*** Text provided ***
The world is running out of topsoil very fast, the top layer of soil containing large amounts of organic matter that plants need to grow, that is needed to hold water, to counteract leeching of nutrients. By bringing left over organic matter back into the soil, you are helping restore some soil right there where you are. Even if you live in an apartment. In a city. By a small communal garden.
In the cities, most land is in some way lightly polluted, with remains of stuff made from fossil fuels, other heavy metals like lead and “forever”-chemicals like pfas, used in industrial products. Today urban soil is therefore seen as waste to be disposed of in huge volumes, rather than as life to be taken care of, in need of repair, in need of care. In Europe, urban soil is the largest waste product there is, according to the EU. As soon as it crosses the plot boundary, urban soil is defined as waste, and is normally deposited in a facility specifically for receiving polluted soil. Truckloads upon truckloads of urban soil is being moved around our countries every day. Now in Denmark, most of it deposited in a new island off central Copenhagen, doing the magic trick of literally turning waste into gold in the form of financial gain from selling building sites to developers. Soil as waste becomes soil as the basis for cadastral units of highly attractive urban development land.
But what if soil was seen as life, instead of waste or financial resource? What if soil was something to care for, repair, learn with, live with and appreciate for all it can already do – even with light pollution as part of it? Like a disabled ecology. Like crip more-than-human entanglements. “Today’s return to soil is no return to Nature,” Maria Puig de Bellacasa writes in the introduction to a wonderful book on soil thinking. “It is vital to encourage more than human ethico-political involvement in healing the troubled grounds of a naturecultural earth in disarray,” she continues.
But despite all this, researchers at Copenhagen University have found that growing food in urban soil much more often than you think, doesn’t cause the plants to absorb pollutants from the ground. The regulations for environmental control are very strict. Maybe we need to learn living with the urban soil instead of just defining it as waste as soon as it is dug up and move it around on big trucks? There are ways of remediating soils in situ. There are ways of generating new, rich soil full of organic matter. By learning to know soil communities and becoming their kin, their friend, their reciprocal caretakers, we can build another world from the ground up, together with our disabled kin.
Soil is our living kin. Even urban soils. Let’s exoplore ways of caring with it.
*** End of Text provided ***
● Activity 1: In the text about urban soil, where is most of Denmark's dug-up urban soil now being deposited?
*** Dataset extract ***
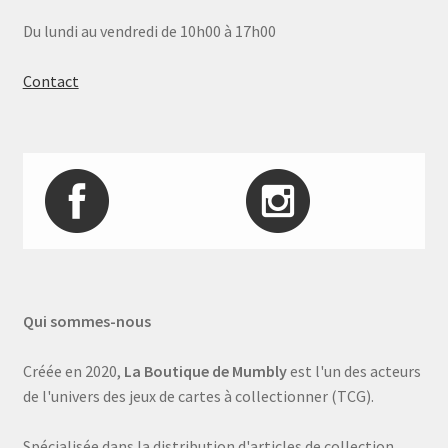
Du lundi au vendredi de 10h00 à 17h00
Contact
Qui sommes-nous
Créée en 2020,
La Boutique de Mumbly
est l'un des acteurs
de l'univers des jeux de cartes à collectionner (TCG).
Spécialisée dans la distribution d'articles de collection,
*** End of Dataset extract ***
● Activity 2: Write out every line of text from the records above word for word, and leave out the pictures.

● Exercise response 1: In a new island off central Copenhagen.

● Exercise response 2:
Du lundi au vendredi de 10h00 à 17h00
Contact
Qui sommes-nous
Créée en 2020,
La Boutique de Mumbly
est l'un des acteurs
de l'univers des jeux de cartes à collectionner (TCG).
Spécialisée dans la distribution d'articles de collection,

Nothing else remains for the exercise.